Note: Diary of an NUS Museum Intern is a series of blog posts written by our interns about their experiences during the course of their internships. Working alongside their mentors, our interns have waded through tons of historical research, assisted in curatorial work, pitched in during exhibition installations and organised outreach events! If you would like to become our next intern, visit our internship page for more information! 

In January 2015, three JC 1 students, Dana Gan,  Kim Soh Won and Liang Siyi, interned with us for a month as part of Temasek Junior College's Wonder. Observe. Weave! (WOW!) Attachment Programme. Across their four-week attachment, they were tasked to do research and craft educational activities for the primary level based on our new Sherd Library.

The internship in NUS Museum for the past one month has been filled with many new enriching experiences. We focused on is the archaeology section in the museum. This section consists of sherds from Singapore historical sites (eg: Fort Canning), shipwrecks (eg: Pinggang shipwreck) as well as other Southeast Asian countries. 

Our main task was to come up with a proposal consisting of different worksheets for students from lower primary, upper primary and secondary schools so that they can have a better understanding of the museum and the exhibitions going on. The three of us have edited the proposal four times and we have really made great progress every time after discussing with our external mentor, Ms Kuek.

 The following is a map we created showing the locations of historical sites in Singapore:
“What can you infer from the proximity of these sites where the sherds were found?”
We developed this question because we would like the students to infer that the five historical sites all gathered near the Singapore River. It indicates that trading has taken place in the regions near the Singapore River and objects from different countries were once exchanged there and that is why a large number of shards of different origins could be excavated in these regions.This question requires the students to be observant and we believe that the ability to observe and infer is essential for students.

In the process, we learnt how to stand in the shoes of students and hence create activities that are interesting for them. Secondly, we have realized how important teamwork and cooperation are in the process. The task has enabled us to value our working (studying) partners more which I think is essential for our upcoming Project Work course in JC1. Hence, I believe the WOW! Attachment has really prepared me for JC. 

Apart from these tasks, we also went on two field trips to the National Museum of Singapore and the NUS Baba House. Firstly, for the National Museum of Singapore, we went for the archaeology exhibition on the B1 floor, hoping to learn some additional information about Singapore historical sites and archaeology. We also went for the “Singapura: 700 Years” exhibition near the archaeology exhibition, hoping to learn more about the Singapore history (since the three of us are foreigners).

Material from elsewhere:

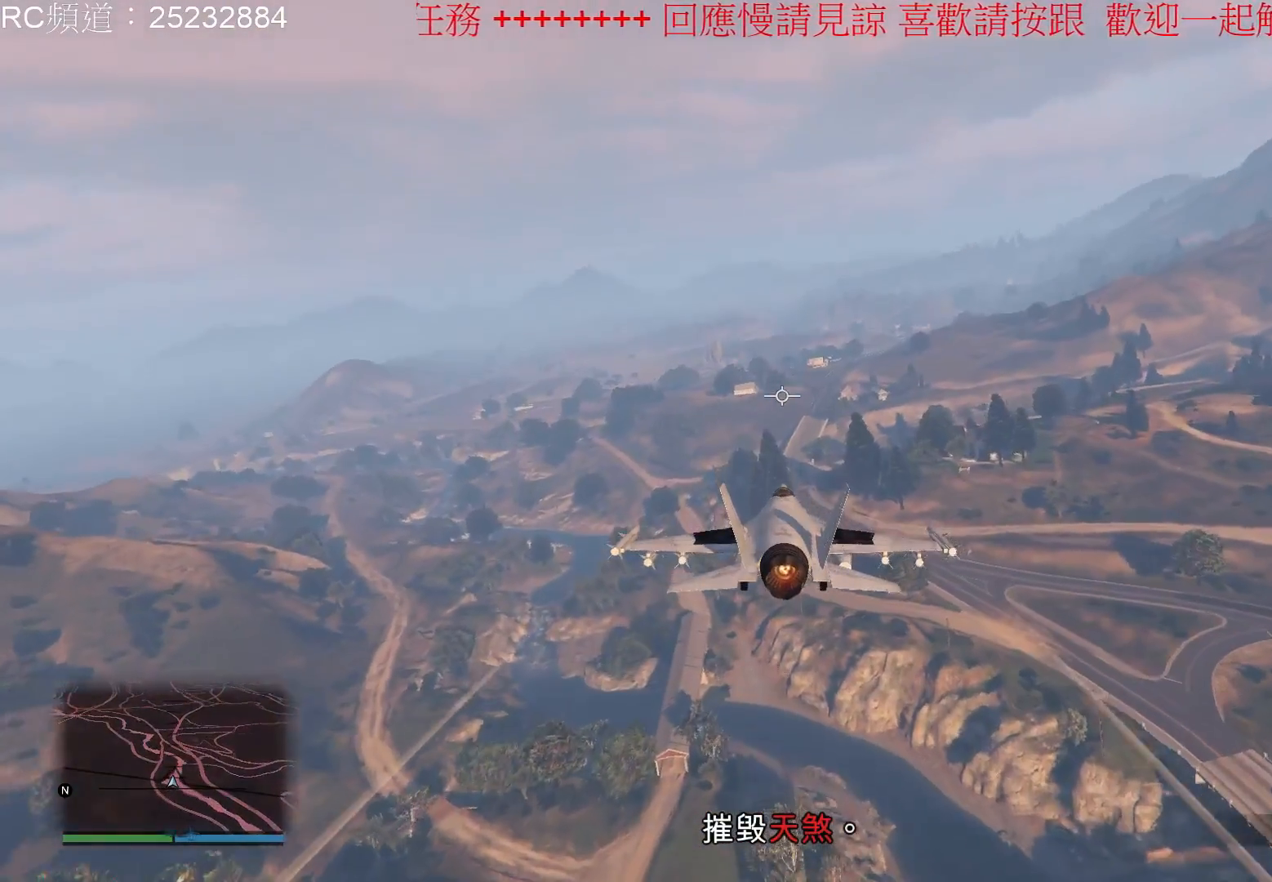
{"buttons": [], "left_stick": "down-left", "right_stick": "center", "events": [[400, "left_stick", "down-left"], [500, "L2", "up"]]}
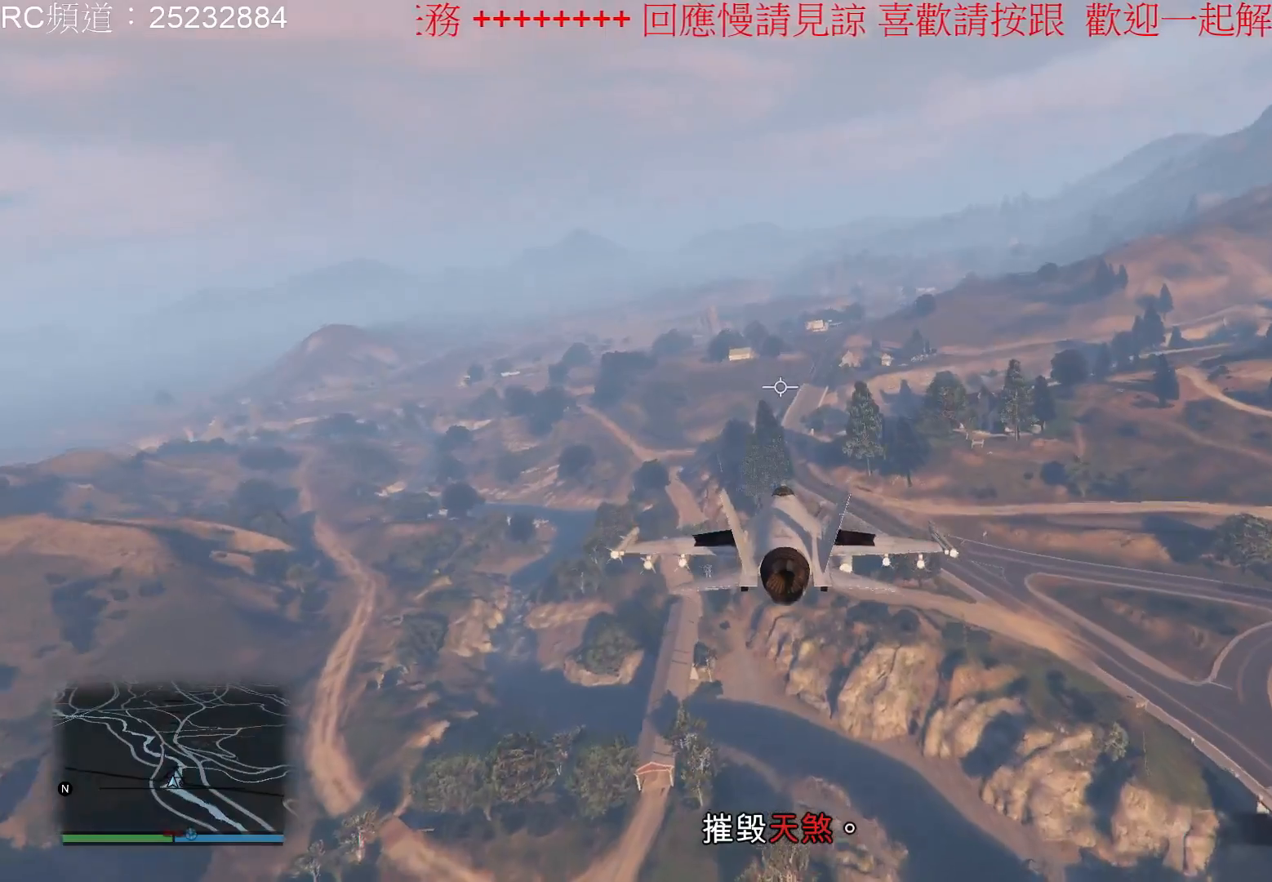
{"buttons": [], "left_stick": "center", "right_stick": "center", "events": [[400, "left_stick", "center"]]}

The NUS Baba House trip was the most fun field trip I have had in the two years I have been in Singapore. The NUS Baba House showcases Peranakan history, architecture and heritage. The guide was enthusiastic and humorous and we have really learnt a lot about the Peranakan life in the past. The decor inside the house was truly amazing and it gripped our attention right away. We also gained understanding of the female discrimination during the time. I think we should not take the relative gender equality we have nowadays for granted. We should look more to history and continue to make efforts to make this world a more equal, harmonious place.

Lastly, I also attended the opening ceremony of the exhibition Curating Lab: Phase 03 at NUS Museum. That night was unforgettable. After the ceremony, we had a better understanding of contemporary art and the debates over its importance and position in society.

This month’s experience has been really great and exciting, and I am thankful for the chance to be an intern at NUS Museum.